Steve Spurrier’s just like me, except for all that money

I found this item today interesting:

Steve Spurrier has been to Michigan Stadium in Ann Arbor, Mich., and Memorial Stadium in Lincoln, Neb., since resigning as South Carolina’s head coach, but he won’t be at Williams-Brice Stadium this weekend or any weekend the rest of this season.

“I don’t think that’s my place,” Spurrier told The State on Monday….

Hey, what a coincidence — I don’t feel like it’s my place, either, so I won’t be going to the game. Either.

Increasingly, Steve Spurrier is just like me — except that he’s paid hundreds of thousands of dollars to ignore the Gamecocks, whereas I do it faithfully, year after year, for free.

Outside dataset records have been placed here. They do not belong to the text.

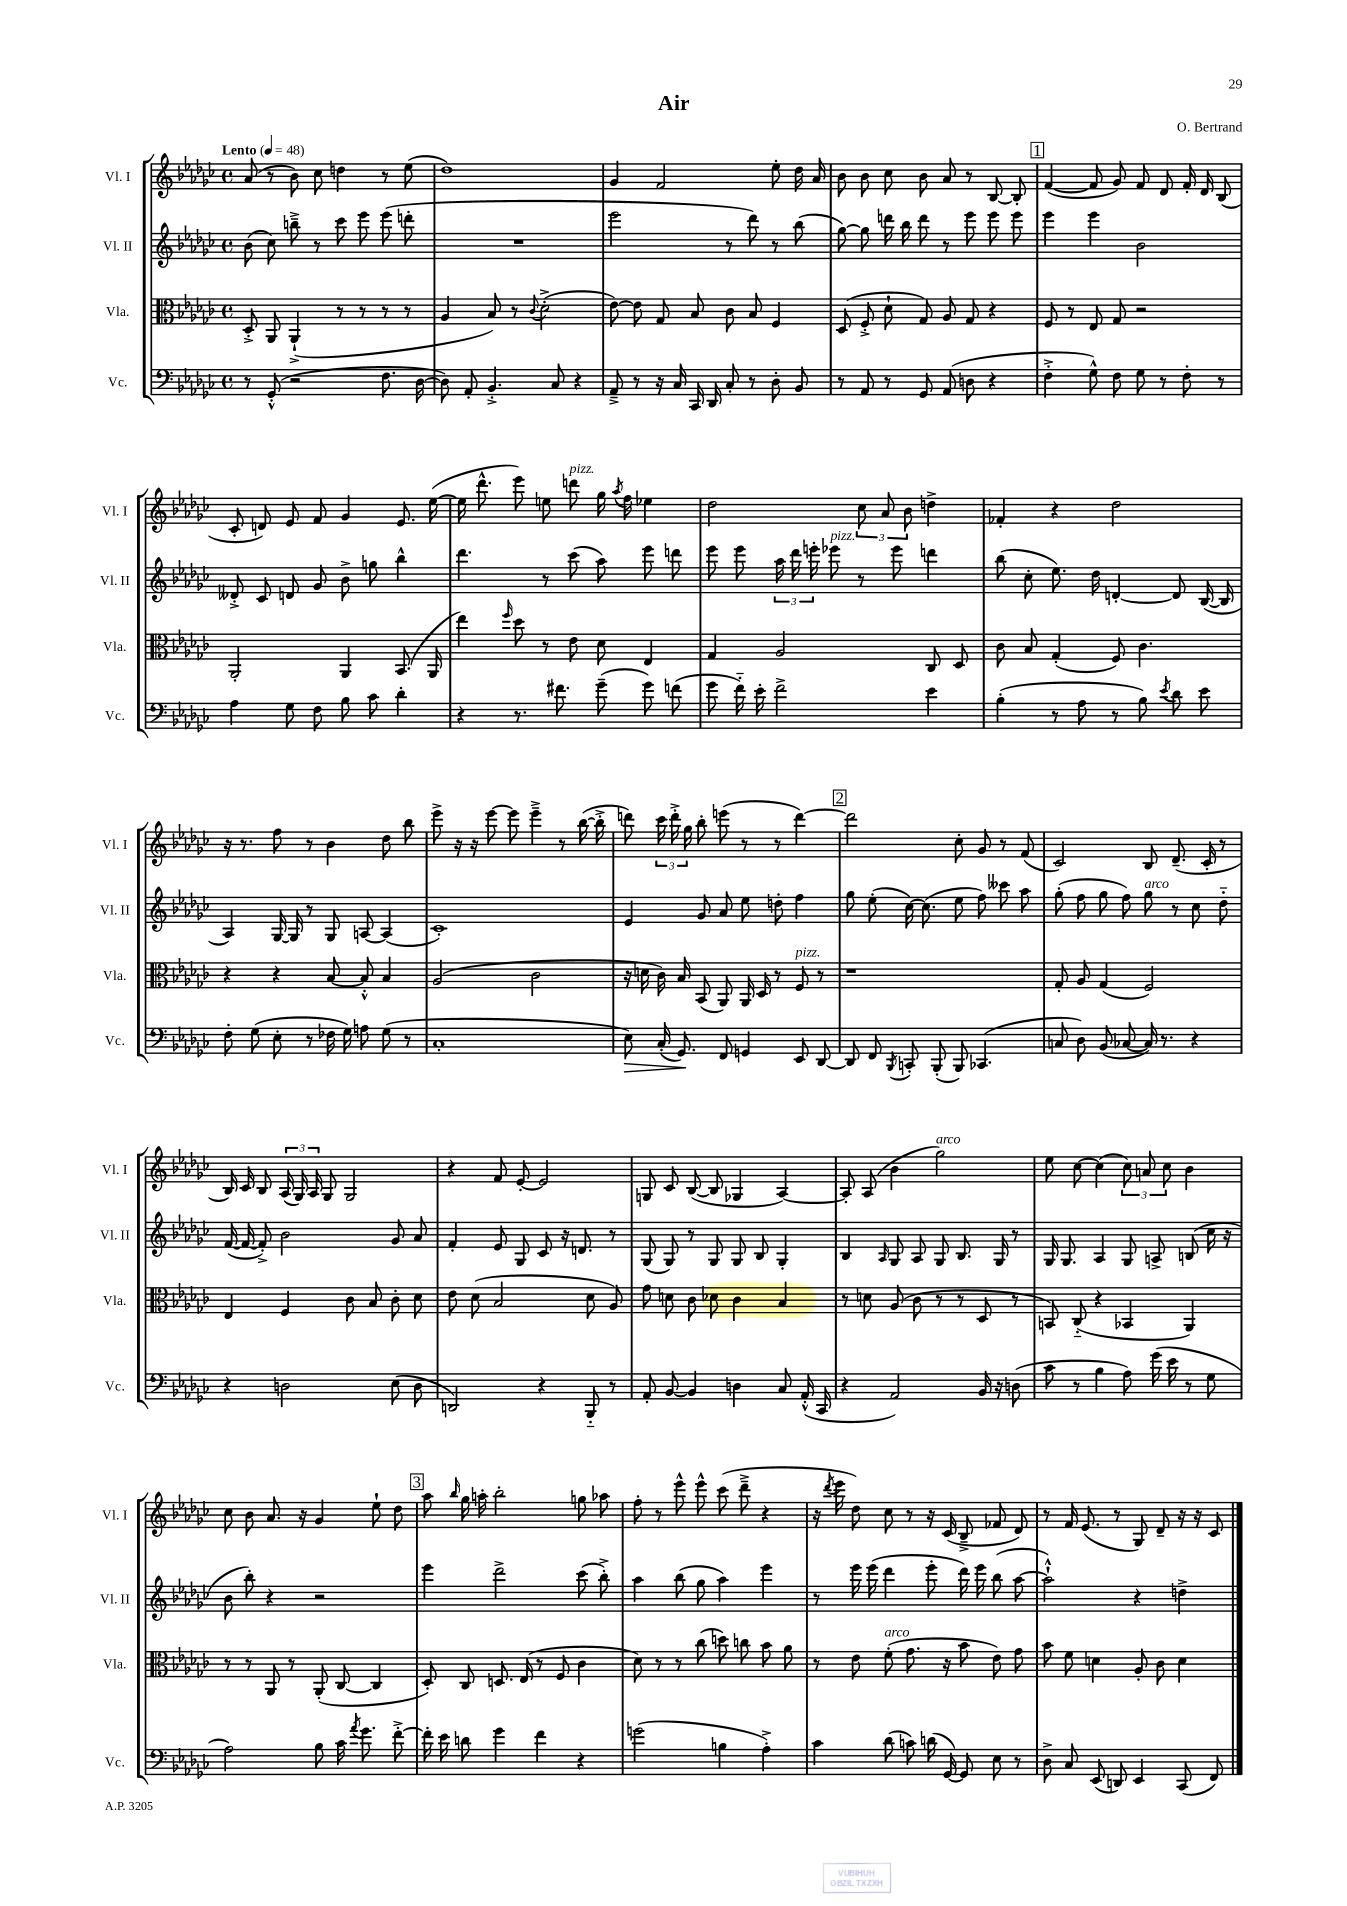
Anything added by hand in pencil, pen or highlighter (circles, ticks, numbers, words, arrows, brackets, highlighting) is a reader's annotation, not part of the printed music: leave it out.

**kern	**kern	**kern	**kern
*staff4	*staff3	*staff2	*staff1
*clefF4	*clefC3	*clefG2	*clefG2
*k[b-e-a-d-g-c-]	*k[b-e-a-d-g-c-]	*k[b-e-a-d-g-c-]	*k[b-e-a-d-g-c-]
*M4/4	*M4/4	*M4/4	*M4/4
*met(c)	*met(c)	*met(c)	*met(c)
*MM48	*MM48	*MM48	*MM48
8r	8D-'^	(8b-	(8a-
(8GG-'^^	8AA-	8cc-)	8r
2r	(4AA-`^	8bb~^	8b-)
.	.	8r	8cc-
.	8r	8ccc-	4dd
.	8r	8eee-	.
8.F	8r	(8eee-	8r
.	8r	8ddd'	(8ee-
[16D-	.	.	.
=	=	=	=
8D-])	4A-	1r	1dd-)
8AA-'	.	.	.
4.BB-'^	8B-)	.	.
.	8r	.	.
.	8qqc-	.	.
.	(2d-'^	.	.
8C-	.	.	.
4r	.	.	.
=	=	=	=
8AA-~^	[8e-)	2eee-	4g-
8r	8e-]	.	.
16r	8G-	.	2f
16C-	.	.	.
16CC-	8B-	.	.
16DD-	.	.	.
8C-'	8c-	8r	.
8r	8B-	8ddd-)	.
8D-'	4F	8r	8ee-'
8BB-	.	(8bb-	16dd-
.	.	.	16a-
=	=	=	=
8r	(8D-	[8gg-)	8b-
8AA-	8F'^	8gg-]	8b-
8r	8d-`	16ddd	8cc-
.	.	16bb-	.
8GG-	8G-)	8ddd	8b-
(8AA-	8A-	8r	8a-
8D	8G-	8eee-	8r
4r	4r	8eee-	[8B-
.	.	8eee-	8B-']
=	=	=	=
4F'^	8F	4eee-	([4f
.	8r	.	.
8G-^^)	8E-	4eee-	8f]
8F	8G-	.	8g-)
8G-	2r	2b-	8f
8r	.	.	8d-
8F'	.	.	16f'
.	.	.	16d-
8r	.	.	(8B-
=	=	=	=
4A-	2AA-'	8d--'^	8c-'
.	.	8c-	8d)
8G-	.	8d	8e-
8F	.	8g-	8f
8B-	4AA-	8b-^	4g-
8c-	.	8gg	.
4d-'	(8.BB-	4bb-^^	8.e-
.	16AA-	.	([16ee-
=	=	=	=
4r	4ee-)	4.ddd-	16ee-]
.	.	.	8.ddd-^^
.	16qqff	.	.
8.r	8dd-	.	8eee-)
.	8r	8r	8ee
8.f#	.	.	.
.	8e-	(8ccc-	8ddd
(8g-~	8d-	8aa-)	16gg-
.	.	.	8qaa-
.	.	.	16ff
8g-)	4E-	8eee-	4ee-
(8f	.	8ddd	.
=	=	=	=
8g-	4G-	8eee-	2dd-
16f'~)	.	8eee-	.
16e-'	.	.	.
2f^	2A-	24aa-	.
.	.	24ddd-	.
.	.	24eee'	.
.	.	8eee-	.
.	.	8r	12cc-
.	.	.	12a-
.	.	8eee-	.
.	.	.	12b-
4e-	8C-	4ddd	4dd^
.	8D-	.	.
=	=	=	=
(4B-'	8c-	(8bb-	4f-'
.	8B-	8cc-'	.
8r	(4G-'	8.ee-)	4r
8A-	.	.	.
.	.	16dd-	.
8r	8F)	[4d'	2dd-
8B-)	4.c-	.	.
8qe-	.	.	.
8d-	.	8d]	.
8e-	.	([16B-	.
.	.	16B-]	.
=	=	=	=
8F'	4r	4A-)	16r
.	.	.	8.r
(8G-	.	.	.
8E-'	4r	[16G-	8ff
.	.	16G-]	.
8r	.	8r	8r
16F-	[8B-	8G-	4b-
16G-)	.	.	.
8A	8B-'^^]	[8A	.
(8G-	4B-	(4A]	8dd-
8r	.	.	8bb-
=	=	=	=
1C-'	(2A-	1c-')	8eee-^
.	.	.	16r
.	.	.	16r
.	.	.	[8eee-
.	.	.	8eee-]
.	2c-	.	4eee-~^
.	.	.	8r
.	.	.	([16bb-
.	.	.	16bb-'^]
=	=	=	=
8E-)	16r	4e-	8ddd)
.	16d	.	.
(16C-'	16c-)	.	24ccc-
.	.	.	24ddd'^
8.GG-)	16B-	.	.
.	.	.	24gg-
.	(8BB-	8g-	8bb-'
8FF	8AA-)	8a-	(8eee
4GG	16AA-	8ee-	8r
.	16D-	.	.
.	8r	8dd'	8r
8EE-	8F	4ff	[4ddd)
[8DD-	8r	.	.
=	=	=	=
8DD-]	1r	8gg-	2ddd]
8FF	.	(8ee-'	.
8qBBB-	.	.	.
8CC'	.	[16cc-)	.
.	.	(8.cc-]	.
(8BBB-'	.	.	.
8BBB-)	.	8ee-	8cc-'
(4.CC-	.	8ff)	8g-
.	.	8ccc--	8r
.	.	8aa-	(8f
=	=	=	=
8C	8G-'	(8gg-'	2c-)
8D-)	8A-	8ff	.
(8BB-	(4G-	8gg-	.
[8C-	.	8ff)	.
16C-])	2F)	8gg-	8B-
8.r	.	.	.
.	.	8r	(8.d-~
4r	.	8cc-	.
.	.	.	16c-'
.	.	8dd-'~	8r
=	=	=	=
4r	4E-	([16f	16B-)
.	.	16f_	16c-
.	.	8f'^])	8B-
2D	4F	2b-	(24A-
.	.	.	24G-)
.	.	.	24A-
.	.	.	8G-
.	8c-	.	2G-
.	8B-	.	.
(8E-	8c-'	8g-	.
8D	8d-	8a-	.
=	=	=	=
2DD)	8e-	4f'	4r
.	(8d-	.	.
.	2B-	8e-	8f
.	.	8G-	[8e-'
4r	.	8c-	2e-]
.	.	16r	.
.	.	8.d	.
8BBB-'~	8d-	.	.
8r	8A-)	8r	.
=	=	=	=
8AA-'	8g-	(8G-	8G
[8BB-	8d	8G-)	8c-
4BB-]	8c-	8r	([8B-
.	8d-	8G-	8B-]
4D	4c-	8G-	4G-
.	.	8B-	.
8C-	4B-	4G-'	[4A-)
(16AA-'^^	.	.	.
16CC-	.	.	.
=	=	=	=
4r	8r	4B-	8A-']
.	8d	.	(8A-
.	.	16qqA-	.
2AA-)	(8A-	8G-	4b-
.	8c-	8A-	.
.	8r	8G-	2gg-)
.	8r	8.B-	.
16BB-	8D-	.	.
16r	.	16G-	.
(8D	8r	8r	.
=	=	=	=
8c-	8BB)	16G-	8ee-
.	.	8.G-	.
8r	(8C-'~	.	[8cc-
4B-	4r	4A-	(4cc-]
8A-)	4BB-	8G-	12cc-)
.	.	.	12a
(16g-	.	8A^	.
.	.	.	12cc-
16e-	.	.	.
8r	4AA-)	(8B	4b-
8G-	.	16cc-	.
.	.	16r	.
=	=	=	=
2A-)	8r	8b-	8cc-
.	8r	8bb-')	8b-
.	8AA-	4r	8.a-
.	8r	.	.
.	.	.	16r
8B-	(8AA-'	2r	4g-
16c-	[8C-	.	.
8qa-	.	.	.
8.g-	.	.	.
.	4C-]	.	8ee-`
[8f'^	.	.	8dd-
=	=	=	=
16f']	8D-')	4eee-	8aa-
16e-	.	.	.
.	.	.	16qqbb-
8d	8C-	.	16gg-
.	.	.	16aa'
4g-	8.D	2ddd-^	2bb-'
.	(16E-	.	.
4f	8r	.	.
.	8F	.	.
4r	4c-	(8ccc-	8gg
.	.	8bb-'^)	8aa-
=	=	=	=
(2g	8d-)	4aa-	8ff'
.	8r	.	8r
.	8r	(8bb-	8eee-^^
.	(8cc-	8gg-	8eee-^^
4B	8dd)	4aa-)	(8ccc-
.	8cc	.	8ddd-~^
4A-'^)	8b-	4eee-	4r
.	8a-	.	.
=	=	=	=
4c-	8r	8r	16r
.	.	.	8qddd-
.	.	.	16eee-
.	8e-	16eee-	8dd-)
.	.	(16eee-	.
(8d-	(8f'	4ddd-	8cc-
8c)	8.g-	.	8r
(16d	.	8eee-'	16r
[16GG-)	16r	.	(16c-
8GG-]	8b-	16ddd-)	8B-~^
.	.	16eee-	.
8E-	8e-)	(8bb-	8f-
8r	8g-	[8aa-	8d-)
=	=	=	=
8D-^	8b-	2aa-`^^])	8r
8C-	8f	.	16f
.	.	.	(8.e-
(8EE-	4d	.	.
8DD)	.	.	8r
4EE-	8A-'	4r	8G-)
.	8c-	.	8d-~
(8CC-	4d	4dd^	16r
.	.	.	16r
8FF)	.	.	8c-
==	==	==	==
*-	*-	*-	*-
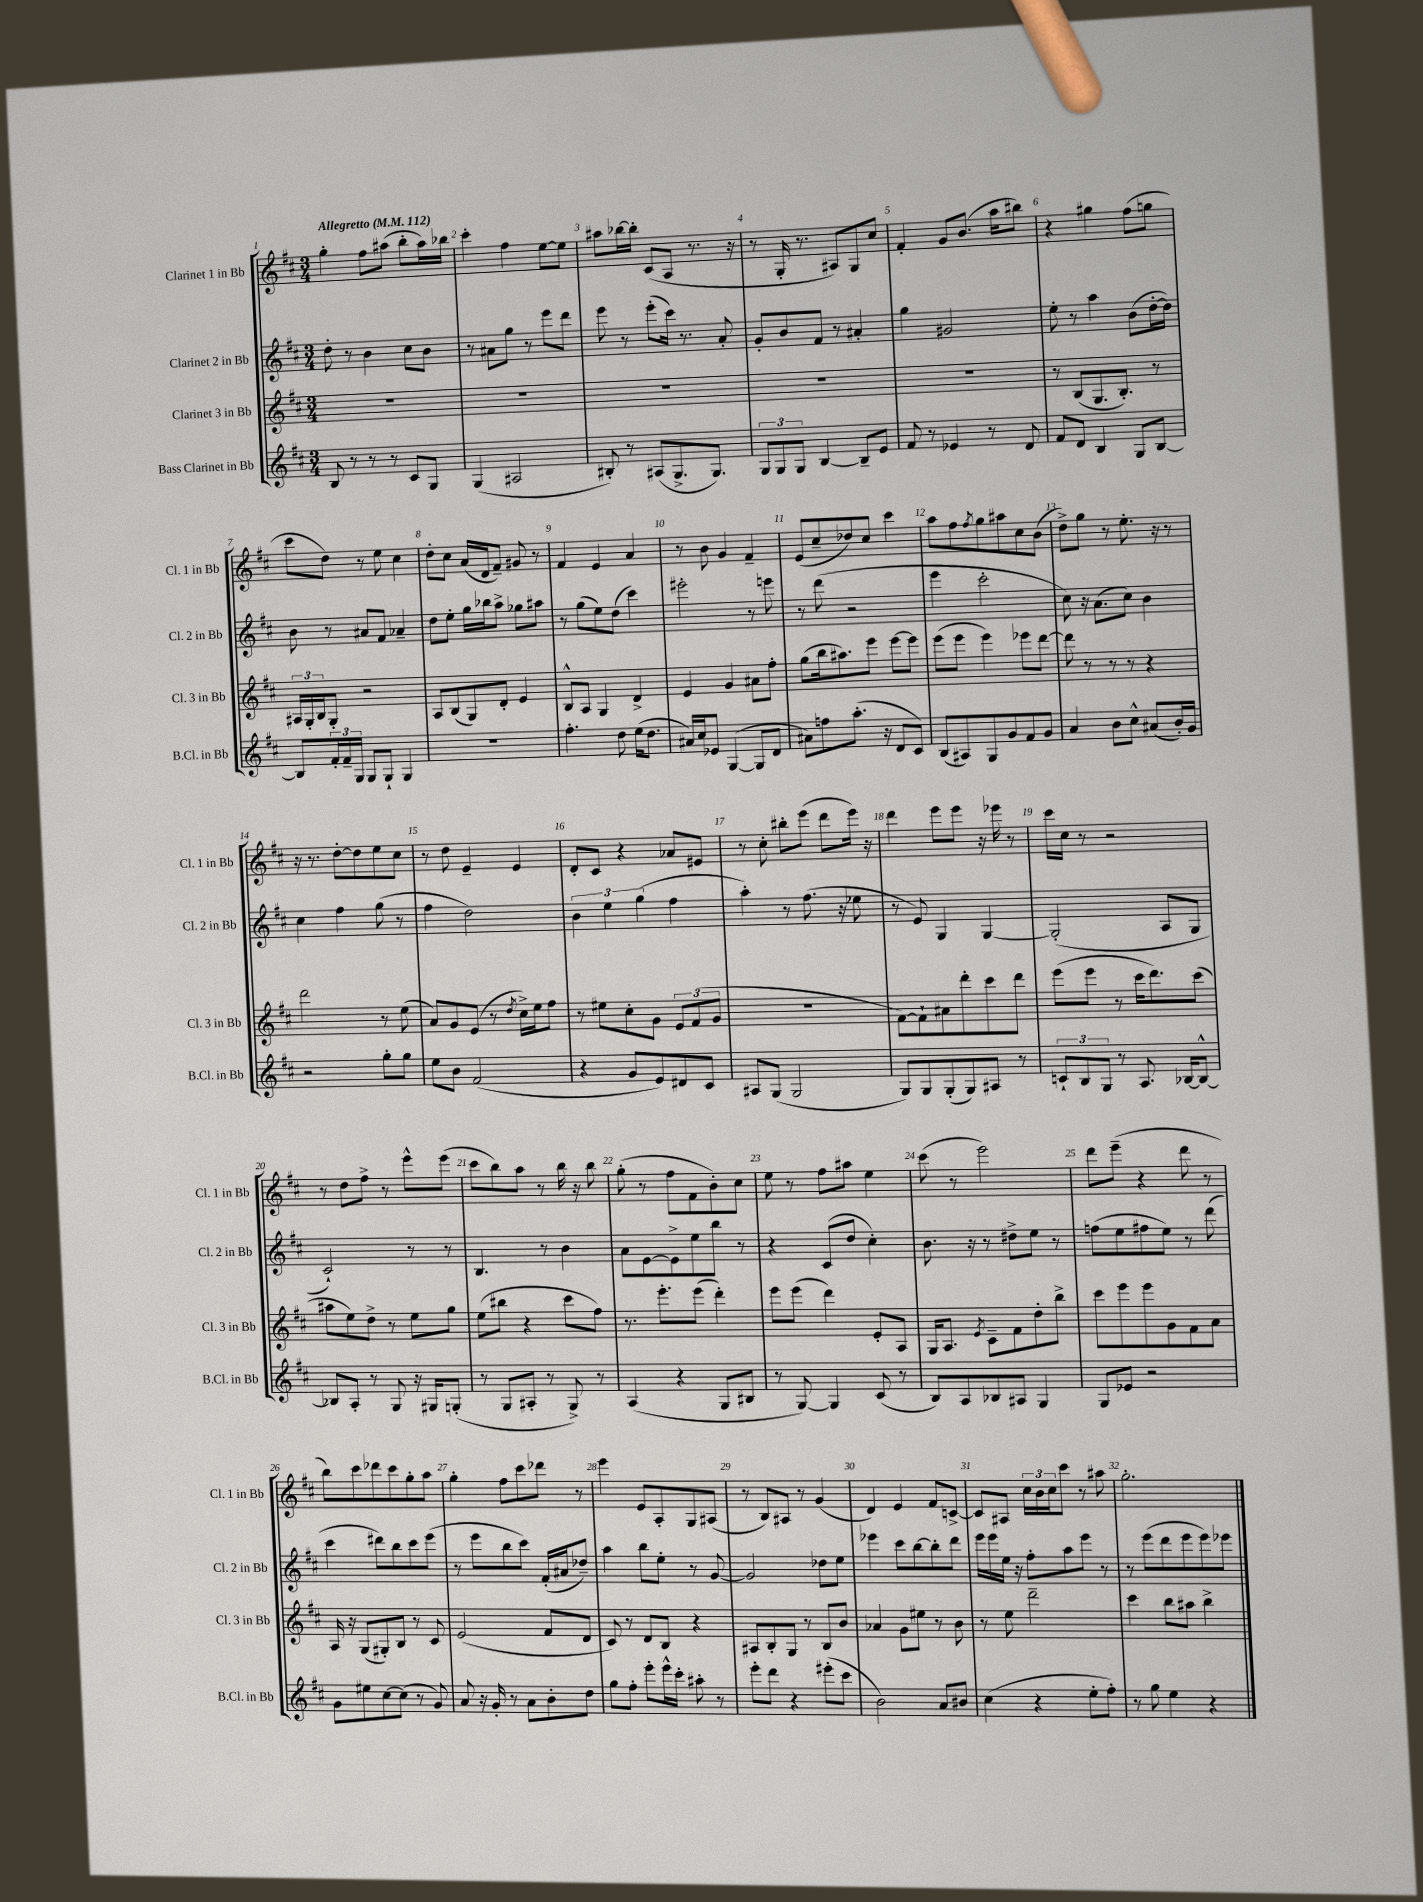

Now I ask you, is that fair?

9 thoughts on “Steve Spurrier’s just like me, except for all that money

  1. Doug Ross

    Spurrier’s departure has taken all the air out of the football program at USC. Looks like we’re back to the “good losses” mentality…

    1. Barry

      I disagree. I think the team has improved in comparison to how they were playing at the beginning of the year.

      1. Doug Ross

        As I said, good losses. Cooper, Carson, Wilds will be gone. Is there a Top 20 recruiting class in the works? Are top recruits lining up to continue the Shawn Elliott era or are they going to commit somewhere else where the coach is certain?

  2. Lynn Teague

    I too have ignored Gamecock football my entire life. Waiting for the checks to start coming in.

  3. Bryan Caskey

    Major Major’s father was a sober God-fearing man whose idea of a good joke was to lie about his age. He was a longlimbed farmer, a God-fearing, freedom-loving, law-abiding rugged individualist who held that federal aid to anyone but farmers was creeping socialism. He advocated thrift and hard work and disapproved of loose women who turned him down. His specialty was alfalfa, and he made a good thing out of not growing any. The government paid him well for every bushel of alfalfa he did not grow. The more alfalfa he did not grow, the more money the government gave him, and he spent every penny he didn’t earn on new land to increase the amount of alfalfa he did not produce. Major Major’s father worked without rest at not growing alfalfa. On long winter evenings he remained indoors and did not mend harness, and he sprang out of bed at the crack of noon every day just to make certain that the chores would not be done. He invested in land wisely and soon was not growing more alfalfa than any other man in the county. Neighbors sought him out for advice on all subjects, for he had made much money and was therefore wise. “As ye sow, so shall ye reap,” he counseled one and all, and everyone said, “Amen.”